***** RECORD EXCERPTS *****

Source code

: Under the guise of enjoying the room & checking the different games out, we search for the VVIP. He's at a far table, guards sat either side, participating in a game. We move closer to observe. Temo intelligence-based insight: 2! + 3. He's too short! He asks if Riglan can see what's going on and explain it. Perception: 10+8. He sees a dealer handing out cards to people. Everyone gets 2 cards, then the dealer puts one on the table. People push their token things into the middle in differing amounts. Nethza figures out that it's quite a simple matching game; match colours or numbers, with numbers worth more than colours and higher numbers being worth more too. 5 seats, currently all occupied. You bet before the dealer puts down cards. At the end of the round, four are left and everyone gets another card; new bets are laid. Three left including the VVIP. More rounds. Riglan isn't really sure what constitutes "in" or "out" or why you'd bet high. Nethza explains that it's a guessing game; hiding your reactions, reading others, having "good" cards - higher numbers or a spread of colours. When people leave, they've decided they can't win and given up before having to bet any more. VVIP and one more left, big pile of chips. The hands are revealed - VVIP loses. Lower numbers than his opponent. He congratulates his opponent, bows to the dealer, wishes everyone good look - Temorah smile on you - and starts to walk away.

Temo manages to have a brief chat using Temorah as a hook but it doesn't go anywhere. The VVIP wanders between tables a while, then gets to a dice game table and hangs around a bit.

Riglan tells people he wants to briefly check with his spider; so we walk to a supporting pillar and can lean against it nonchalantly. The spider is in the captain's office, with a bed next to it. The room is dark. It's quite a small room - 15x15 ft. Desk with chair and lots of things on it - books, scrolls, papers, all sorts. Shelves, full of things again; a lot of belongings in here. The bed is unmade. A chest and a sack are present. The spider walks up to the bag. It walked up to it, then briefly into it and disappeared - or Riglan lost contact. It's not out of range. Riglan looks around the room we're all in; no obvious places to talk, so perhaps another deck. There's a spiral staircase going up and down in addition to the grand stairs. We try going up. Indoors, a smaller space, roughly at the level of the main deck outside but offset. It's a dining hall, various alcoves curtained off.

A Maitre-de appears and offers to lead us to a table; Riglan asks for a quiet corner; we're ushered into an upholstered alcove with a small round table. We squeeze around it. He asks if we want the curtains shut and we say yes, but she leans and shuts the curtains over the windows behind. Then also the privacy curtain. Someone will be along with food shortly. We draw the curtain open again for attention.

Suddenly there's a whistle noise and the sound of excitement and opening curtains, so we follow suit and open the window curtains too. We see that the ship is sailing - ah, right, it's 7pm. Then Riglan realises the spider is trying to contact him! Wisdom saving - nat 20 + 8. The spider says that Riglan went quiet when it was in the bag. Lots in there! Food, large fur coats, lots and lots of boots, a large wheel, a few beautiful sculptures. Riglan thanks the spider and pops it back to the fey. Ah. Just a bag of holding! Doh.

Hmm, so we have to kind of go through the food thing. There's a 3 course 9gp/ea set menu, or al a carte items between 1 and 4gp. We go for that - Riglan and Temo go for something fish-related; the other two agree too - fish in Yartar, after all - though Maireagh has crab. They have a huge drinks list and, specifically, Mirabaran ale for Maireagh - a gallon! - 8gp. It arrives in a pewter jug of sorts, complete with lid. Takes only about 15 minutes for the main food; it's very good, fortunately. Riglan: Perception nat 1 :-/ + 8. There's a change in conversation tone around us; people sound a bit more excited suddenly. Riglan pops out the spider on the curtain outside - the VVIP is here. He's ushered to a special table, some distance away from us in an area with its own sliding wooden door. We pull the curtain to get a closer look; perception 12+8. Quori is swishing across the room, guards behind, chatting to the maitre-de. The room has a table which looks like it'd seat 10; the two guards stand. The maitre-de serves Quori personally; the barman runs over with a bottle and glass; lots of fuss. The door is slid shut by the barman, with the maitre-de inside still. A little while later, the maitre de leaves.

*****
***** RECORD EXCERPTS *****

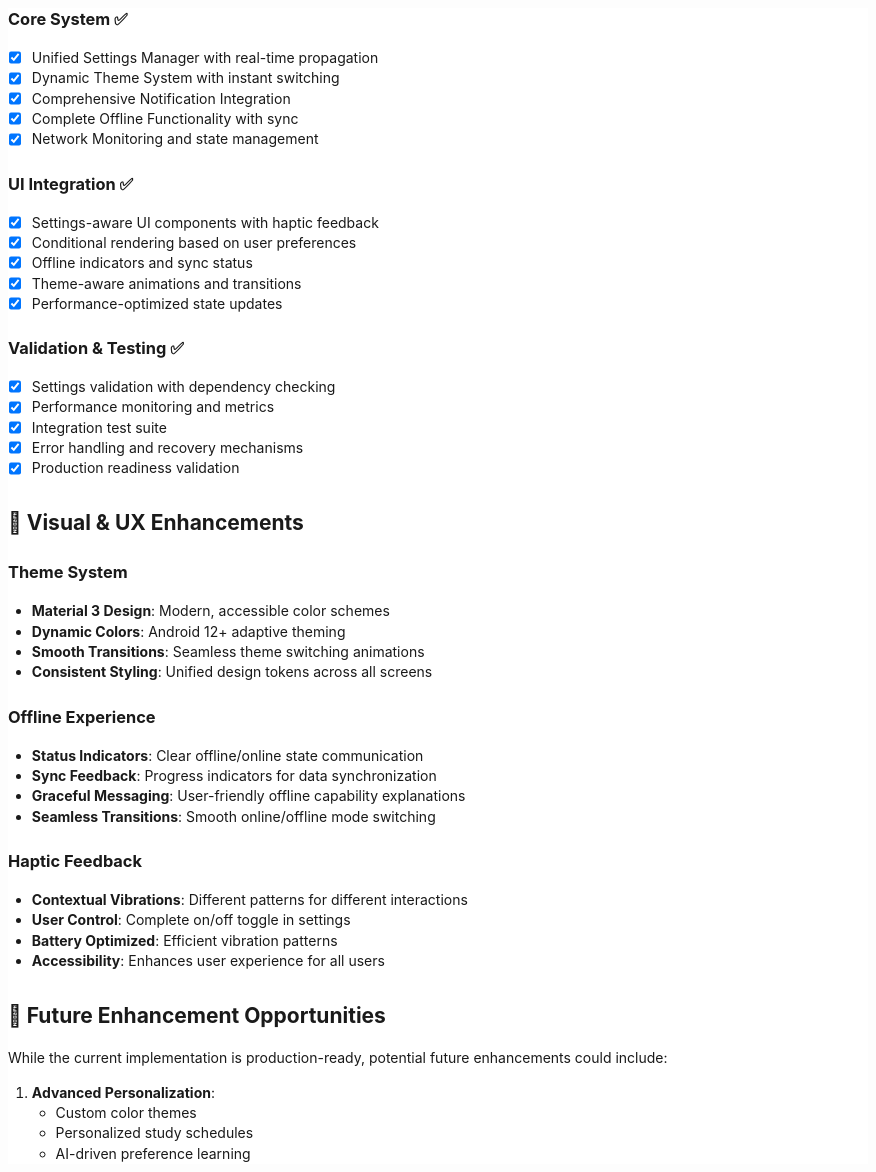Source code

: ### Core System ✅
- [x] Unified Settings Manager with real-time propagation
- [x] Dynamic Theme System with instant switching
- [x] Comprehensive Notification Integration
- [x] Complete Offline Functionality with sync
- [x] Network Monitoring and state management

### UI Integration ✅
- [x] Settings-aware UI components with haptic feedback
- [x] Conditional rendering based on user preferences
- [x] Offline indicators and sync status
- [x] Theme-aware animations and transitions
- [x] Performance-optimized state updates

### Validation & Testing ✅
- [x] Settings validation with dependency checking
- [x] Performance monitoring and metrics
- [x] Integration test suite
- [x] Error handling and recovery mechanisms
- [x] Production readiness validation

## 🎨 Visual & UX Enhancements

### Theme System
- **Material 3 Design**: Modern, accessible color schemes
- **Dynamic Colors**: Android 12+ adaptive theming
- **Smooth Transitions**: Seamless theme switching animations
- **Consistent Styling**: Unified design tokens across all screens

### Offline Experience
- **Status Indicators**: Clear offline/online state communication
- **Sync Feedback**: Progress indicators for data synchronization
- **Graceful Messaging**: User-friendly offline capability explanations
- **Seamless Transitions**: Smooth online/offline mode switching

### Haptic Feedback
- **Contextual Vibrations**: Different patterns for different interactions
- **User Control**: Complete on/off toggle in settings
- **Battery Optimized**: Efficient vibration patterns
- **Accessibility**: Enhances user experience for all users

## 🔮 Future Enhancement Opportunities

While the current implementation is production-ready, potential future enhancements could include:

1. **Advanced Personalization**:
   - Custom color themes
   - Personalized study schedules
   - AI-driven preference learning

*****
***** RECORD EXCERPTS *****

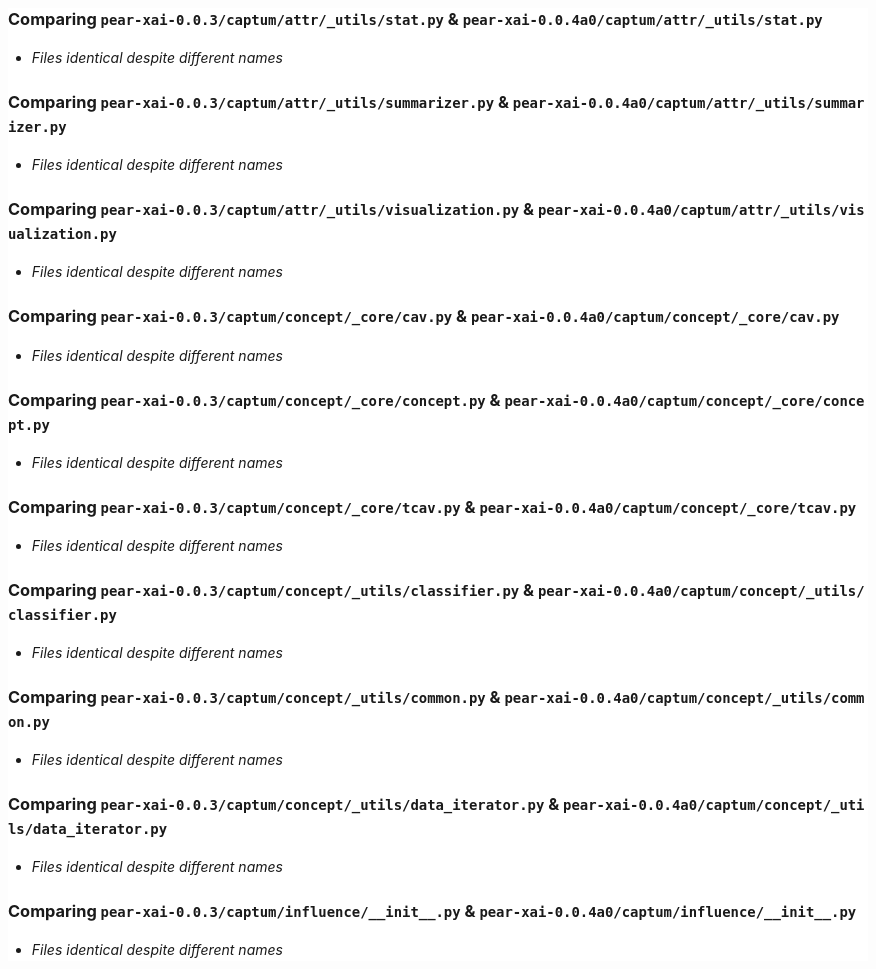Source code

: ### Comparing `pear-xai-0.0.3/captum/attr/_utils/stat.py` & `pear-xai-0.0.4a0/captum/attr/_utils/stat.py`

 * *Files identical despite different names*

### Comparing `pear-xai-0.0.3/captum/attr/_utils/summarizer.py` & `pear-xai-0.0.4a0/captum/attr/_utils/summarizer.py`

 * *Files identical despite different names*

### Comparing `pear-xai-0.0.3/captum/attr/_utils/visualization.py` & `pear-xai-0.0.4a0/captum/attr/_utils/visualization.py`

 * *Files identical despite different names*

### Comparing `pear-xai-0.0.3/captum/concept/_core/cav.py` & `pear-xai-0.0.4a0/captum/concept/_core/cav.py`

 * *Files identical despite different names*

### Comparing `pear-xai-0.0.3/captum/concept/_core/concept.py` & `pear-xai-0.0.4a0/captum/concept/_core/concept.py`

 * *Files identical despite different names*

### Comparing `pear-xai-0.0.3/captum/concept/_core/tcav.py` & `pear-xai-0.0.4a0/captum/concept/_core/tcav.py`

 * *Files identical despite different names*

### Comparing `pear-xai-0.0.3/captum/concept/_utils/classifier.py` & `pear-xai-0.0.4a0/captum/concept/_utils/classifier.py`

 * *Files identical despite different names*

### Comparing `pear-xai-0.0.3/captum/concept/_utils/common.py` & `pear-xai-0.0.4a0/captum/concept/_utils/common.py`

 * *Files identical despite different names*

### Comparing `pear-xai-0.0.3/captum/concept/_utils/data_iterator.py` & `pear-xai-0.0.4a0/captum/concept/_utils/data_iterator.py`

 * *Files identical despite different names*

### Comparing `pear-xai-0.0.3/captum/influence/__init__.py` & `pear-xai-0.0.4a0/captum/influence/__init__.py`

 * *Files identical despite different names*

*****

### YOUR GOAL
The response must hold only the lines above from the line with "- [x] Performance-optimized state updates" through the line with "- **Graceful Messaging**: User-friendly", each copied exactly, both ends kept.

### ANSWER TO THE PROBLEM
- [x] Performance-optimized state updates

### Validation & Testing ✅
- [x] Settings validation with dependency checking
- [x] Performance monitoring and metrics
- [x] Integration test suite
- [x] Error handling and recovery mechanisms
- [x] Production readiness validation

## 🎨 Visual & UX Enhancements

### Theme System
- **Material 3 Design**: Modern, accessible color schemes
- **Dynamic Colors**: Android 12+ adaptive theming
- **Smooth Transitions**: Seamless theme switching animations
- **Consistent Styling**: Unified design tokens across all screens

### Offline Experience
- **Status Indicators**: Clear offline/online state communication
- **Sync Feedback**: Progress indicators for data synchronization
- **Graceful Messaging**: User-friendly offline capability explanations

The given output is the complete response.